The 2012 Temporary Regulations also provide that certain items will be excluded from the numerator, but will be included in the denominator, of these tests. For example, any items located or derived in the relevant foreign country that are part of a plan with a principal purpose of avoiding the purposes of §7874 will be excluded from the numerator of these tests.
Commentators had criticized the absence of a bright-line rule or safe harbor in the 2009 Temporary Regulations. However, the bright-line rule included in the 2012 Temporary Regulations hardly addresses these concerns and is substantially more onerous than the Former Safe Harbor. In this regard, the 25% threshold makes it highly unlikely that any multinational company will be able to satisfy the substantial business activities test under the 2012 Temporary Regulations. Stated differently, these regulations effectively eliminate the substantial business activities exception in the interest of providing greater "certainty" and "administrability."
The 2012 Temporary Regulations generally apply to acquisitions occurring on or after June 7, 2012. The 2012 Temporary Regulations also have a limited transition rule for transactions subject to Securities and Exchange Commission filings or binding written agreements as of June 7, 2012.
Overview of the Final Regulations
The final regulations largely follow the 2009 Temporary Regulations with respect to the rules for applying the ownership and acquisition tests of the statute. However, the final regulations have made several changes to the rules concerning the treatment of options and "downstream transactions" for purposes of those tests.
As noted above, the ownership thresholds of the statute can be satisfied through the acquisition of the requisite amount of stock in terms of either vote or value. The final regulations have clarified that, for purposes of testing ownership by value, options generally count as stock to the extent that they are in the money. However, for purposes of testing ownership by vote, the final regulations treat an option as exercised only if a principal purpose for issuing or acquiring the option is to avoid the foreign corporation's being treated as a surrogate foreign corporation. For purposes of the foregoing rules, an option includes an interest similar to an option.
With respect to downstream transactions, i.e., the acquisition by a corporation of its own stock from a corporation or a partnership (for example, in a downstream reorganization), the final regulations purport to clarify that such an acquisition counts as an acquisition of property for purposes of the statute, regardless of the fact that the acquired stock no longer exists for federal tax purposes after the acquisition.
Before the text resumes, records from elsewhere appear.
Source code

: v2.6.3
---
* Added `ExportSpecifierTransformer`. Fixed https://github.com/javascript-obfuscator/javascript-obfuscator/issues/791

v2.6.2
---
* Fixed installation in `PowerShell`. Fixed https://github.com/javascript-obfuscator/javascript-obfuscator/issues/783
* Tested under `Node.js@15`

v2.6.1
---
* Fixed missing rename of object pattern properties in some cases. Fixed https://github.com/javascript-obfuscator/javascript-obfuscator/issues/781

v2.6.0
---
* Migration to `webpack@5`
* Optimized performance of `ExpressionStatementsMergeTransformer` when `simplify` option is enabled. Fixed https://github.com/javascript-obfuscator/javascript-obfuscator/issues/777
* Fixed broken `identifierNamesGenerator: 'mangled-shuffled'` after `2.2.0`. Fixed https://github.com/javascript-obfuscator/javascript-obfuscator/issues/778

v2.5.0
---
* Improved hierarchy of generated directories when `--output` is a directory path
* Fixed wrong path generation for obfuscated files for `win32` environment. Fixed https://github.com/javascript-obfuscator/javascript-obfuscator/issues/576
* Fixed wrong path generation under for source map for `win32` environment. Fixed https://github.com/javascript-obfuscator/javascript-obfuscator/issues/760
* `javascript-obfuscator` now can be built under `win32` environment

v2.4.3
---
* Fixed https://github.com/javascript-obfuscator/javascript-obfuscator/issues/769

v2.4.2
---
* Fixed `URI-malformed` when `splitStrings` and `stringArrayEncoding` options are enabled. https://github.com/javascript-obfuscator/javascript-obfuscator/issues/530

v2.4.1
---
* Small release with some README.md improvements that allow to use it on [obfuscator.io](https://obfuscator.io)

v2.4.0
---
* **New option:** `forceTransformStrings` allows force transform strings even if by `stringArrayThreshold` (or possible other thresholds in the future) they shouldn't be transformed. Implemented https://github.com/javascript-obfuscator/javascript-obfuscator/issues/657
Thus, for example, if a domestic corporation that holds stock in a foreign corporation merges with and into the foreign corporation, with the foreign corporation surviving, the foreign corporation generally will be treated as acquiring properties of the domestic corporation in the form of the foreign corporation's stock for purposes of the statute.
The final regulations apply to acquisitions completed on or after June 7, 2012.